I’m not making excuses for Penn’s less than inspiring performance, and I’m certainly not saying that the judges should have given BJ the benefit of the doubt because he was the defending champ.  I’m saying they didn’t even have to.  The fight speaks for itself and those first three rounds (at least) were all Penn.  Douglas Crosby, who scored this fight 50-45 Edgar, is a horrible judge and proud of it.  He took to the internet days after the fight to defend his decision and childishly declare himself a “judging genius” on the message boards of MMA Underground.   Howard Hughes, who scored it 49-46 Edgar is not much better.  I liked him more when he was a reclusive eccentric inventor/pilot/filmmaker.  After the fight, Dana White commented that he did not agree with the 50-45 decision.  We’ve seen him routinely dog referee Steve Mazzagatti for incompetence and poor decision-making, so why hasn’t Dana gone after Crosby?  If the UFC wants to hold on to its credibility, I think he has to.  In a decision as bad as this one, with stakes as high as this one, BJ Penn isn’t the only one who loses.  The entire sport suffers.

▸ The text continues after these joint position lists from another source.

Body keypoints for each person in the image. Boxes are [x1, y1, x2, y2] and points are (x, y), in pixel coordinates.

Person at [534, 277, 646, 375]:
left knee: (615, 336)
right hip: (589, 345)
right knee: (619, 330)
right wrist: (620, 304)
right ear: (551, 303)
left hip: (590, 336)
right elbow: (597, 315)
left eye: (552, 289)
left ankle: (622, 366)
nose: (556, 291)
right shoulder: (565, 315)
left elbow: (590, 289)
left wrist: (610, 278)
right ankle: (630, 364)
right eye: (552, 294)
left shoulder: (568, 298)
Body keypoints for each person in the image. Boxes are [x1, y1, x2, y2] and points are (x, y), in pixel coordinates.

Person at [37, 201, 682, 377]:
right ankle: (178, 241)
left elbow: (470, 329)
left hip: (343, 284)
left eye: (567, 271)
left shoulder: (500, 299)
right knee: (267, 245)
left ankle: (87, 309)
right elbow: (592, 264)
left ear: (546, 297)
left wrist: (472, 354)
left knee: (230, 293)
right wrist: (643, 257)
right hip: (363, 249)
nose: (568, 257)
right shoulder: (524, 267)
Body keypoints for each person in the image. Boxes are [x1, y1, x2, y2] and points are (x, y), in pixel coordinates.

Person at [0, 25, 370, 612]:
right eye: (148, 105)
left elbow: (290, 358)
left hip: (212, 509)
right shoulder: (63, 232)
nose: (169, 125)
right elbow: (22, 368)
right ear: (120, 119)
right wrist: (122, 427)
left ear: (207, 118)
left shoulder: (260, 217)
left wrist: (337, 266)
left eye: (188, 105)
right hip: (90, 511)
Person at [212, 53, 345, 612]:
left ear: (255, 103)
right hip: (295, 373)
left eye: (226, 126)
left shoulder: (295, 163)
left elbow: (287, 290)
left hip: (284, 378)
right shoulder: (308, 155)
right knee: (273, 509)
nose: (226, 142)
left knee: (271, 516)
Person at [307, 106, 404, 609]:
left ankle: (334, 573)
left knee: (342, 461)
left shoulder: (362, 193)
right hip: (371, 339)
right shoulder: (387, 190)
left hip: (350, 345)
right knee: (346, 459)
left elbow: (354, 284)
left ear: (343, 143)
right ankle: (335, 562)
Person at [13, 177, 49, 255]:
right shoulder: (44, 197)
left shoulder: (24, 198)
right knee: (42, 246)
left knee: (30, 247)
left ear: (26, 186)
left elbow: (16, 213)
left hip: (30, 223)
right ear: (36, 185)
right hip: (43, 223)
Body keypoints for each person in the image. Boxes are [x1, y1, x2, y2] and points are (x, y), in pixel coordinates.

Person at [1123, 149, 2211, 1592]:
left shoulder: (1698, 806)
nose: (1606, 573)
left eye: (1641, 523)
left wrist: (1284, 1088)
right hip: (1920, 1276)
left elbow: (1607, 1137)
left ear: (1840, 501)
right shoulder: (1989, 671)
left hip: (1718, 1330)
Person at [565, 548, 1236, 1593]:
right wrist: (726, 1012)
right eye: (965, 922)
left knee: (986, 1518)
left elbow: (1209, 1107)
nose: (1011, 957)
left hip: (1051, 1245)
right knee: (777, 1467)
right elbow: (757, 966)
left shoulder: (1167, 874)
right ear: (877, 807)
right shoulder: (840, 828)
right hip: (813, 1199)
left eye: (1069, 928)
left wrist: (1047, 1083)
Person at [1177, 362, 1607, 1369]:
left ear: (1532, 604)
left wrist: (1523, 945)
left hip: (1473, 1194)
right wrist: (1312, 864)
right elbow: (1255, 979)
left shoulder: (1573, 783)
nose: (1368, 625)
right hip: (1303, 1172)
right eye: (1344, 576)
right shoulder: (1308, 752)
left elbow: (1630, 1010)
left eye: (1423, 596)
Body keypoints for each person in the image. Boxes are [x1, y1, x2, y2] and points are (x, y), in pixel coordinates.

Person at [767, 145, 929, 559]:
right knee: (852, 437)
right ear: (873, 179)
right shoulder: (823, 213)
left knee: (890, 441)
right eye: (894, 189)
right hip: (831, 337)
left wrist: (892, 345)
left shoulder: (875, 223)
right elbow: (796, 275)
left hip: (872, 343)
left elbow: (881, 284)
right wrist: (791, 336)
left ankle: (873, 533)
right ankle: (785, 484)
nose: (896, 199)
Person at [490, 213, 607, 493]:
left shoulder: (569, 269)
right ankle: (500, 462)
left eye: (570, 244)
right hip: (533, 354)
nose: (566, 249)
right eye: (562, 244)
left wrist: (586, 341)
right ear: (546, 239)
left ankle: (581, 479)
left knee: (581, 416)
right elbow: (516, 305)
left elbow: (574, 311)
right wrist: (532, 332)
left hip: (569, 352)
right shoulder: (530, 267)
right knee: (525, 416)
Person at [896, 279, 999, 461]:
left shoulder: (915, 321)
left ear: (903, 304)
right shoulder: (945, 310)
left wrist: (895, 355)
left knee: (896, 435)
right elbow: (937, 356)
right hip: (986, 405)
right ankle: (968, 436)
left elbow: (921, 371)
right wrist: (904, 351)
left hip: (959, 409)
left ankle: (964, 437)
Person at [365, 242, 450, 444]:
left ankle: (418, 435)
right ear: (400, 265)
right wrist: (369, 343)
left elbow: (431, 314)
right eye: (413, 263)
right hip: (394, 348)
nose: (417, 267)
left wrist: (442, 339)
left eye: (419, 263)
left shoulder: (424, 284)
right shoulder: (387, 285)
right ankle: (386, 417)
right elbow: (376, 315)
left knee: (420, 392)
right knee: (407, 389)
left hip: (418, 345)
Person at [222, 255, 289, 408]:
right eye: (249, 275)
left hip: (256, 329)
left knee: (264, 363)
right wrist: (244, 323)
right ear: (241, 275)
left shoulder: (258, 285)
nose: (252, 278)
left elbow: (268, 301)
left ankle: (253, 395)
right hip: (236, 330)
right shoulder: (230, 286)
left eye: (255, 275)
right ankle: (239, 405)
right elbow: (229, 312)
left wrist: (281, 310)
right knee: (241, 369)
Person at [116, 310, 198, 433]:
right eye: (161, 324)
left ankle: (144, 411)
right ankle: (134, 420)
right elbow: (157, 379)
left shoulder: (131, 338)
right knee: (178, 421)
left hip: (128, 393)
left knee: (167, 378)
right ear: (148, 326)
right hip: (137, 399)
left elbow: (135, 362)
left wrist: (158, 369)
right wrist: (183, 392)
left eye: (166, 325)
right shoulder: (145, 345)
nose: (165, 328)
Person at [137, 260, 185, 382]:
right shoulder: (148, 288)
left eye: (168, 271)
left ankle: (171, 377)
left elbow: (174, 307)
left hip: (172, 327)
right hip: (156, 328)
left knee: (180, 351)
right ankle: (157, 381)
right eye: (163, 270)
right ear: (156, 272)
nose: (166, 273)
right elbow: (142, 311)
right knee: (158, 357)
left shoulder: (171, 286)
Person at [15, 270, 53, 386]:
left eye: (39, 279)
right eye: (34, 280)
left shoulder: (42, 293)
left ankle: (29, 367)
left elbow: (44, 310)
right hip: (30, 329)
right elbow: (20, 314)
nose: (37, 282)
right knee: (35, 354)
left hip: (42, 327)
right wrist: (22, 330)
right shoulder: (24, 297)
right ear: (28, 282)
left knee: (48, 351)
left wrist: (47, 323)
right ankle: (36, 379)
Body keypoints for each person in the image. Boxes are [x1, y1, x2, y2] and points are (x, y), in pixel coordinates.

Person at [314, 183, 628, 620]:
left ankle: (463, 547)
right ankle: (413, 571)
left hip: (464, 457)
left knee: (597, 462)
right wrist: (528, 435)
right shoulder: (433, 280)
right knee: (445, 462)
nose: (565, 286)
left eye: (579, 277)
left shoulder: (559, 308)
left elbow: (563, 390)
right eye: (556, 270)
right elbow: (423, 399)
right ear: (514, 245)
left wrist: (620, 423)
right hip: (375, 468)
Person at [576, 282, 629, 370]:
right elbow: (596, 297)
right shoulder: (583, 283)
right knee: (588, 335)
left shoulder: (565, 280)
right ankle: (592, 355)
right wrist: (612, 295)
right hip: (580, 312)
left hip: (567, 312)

Forget the antics of Anderson Silva, the real controversy at UFC 112 was BJ Penn losing his belt to a surprisingly game but still undeserving Frankie Edgar.  Edgar looked better than anyone could have possibly expected, but he did not do enough to take Penn’s belt away from him.  The one saving grace is that an immediate rematch is already tentatively set for UFC 118 on August 28th in Boston.  But that’s not enough for me.  I’m going to need judge Douglas Crosby to turn in his badge and gun for this.  Get him off the force.  At a time when MMA is gaining more mainstream media attention, fighters, referees, and judges need to be held accountable for their actions.  This is still a new sport fighting for legitimacy, and this decision was anything but legitimate.  BJ Penn is no longer champion after a close five round fight in which he only lost one round.  It seems more like a professional wrestling storyline than an actual athletic competition.  I half expected WWE Chairman Vince McMahon to interrupt the post-fight press conference and whisk Frankie Edgar and Douglas Crosby away in a black stretch limo.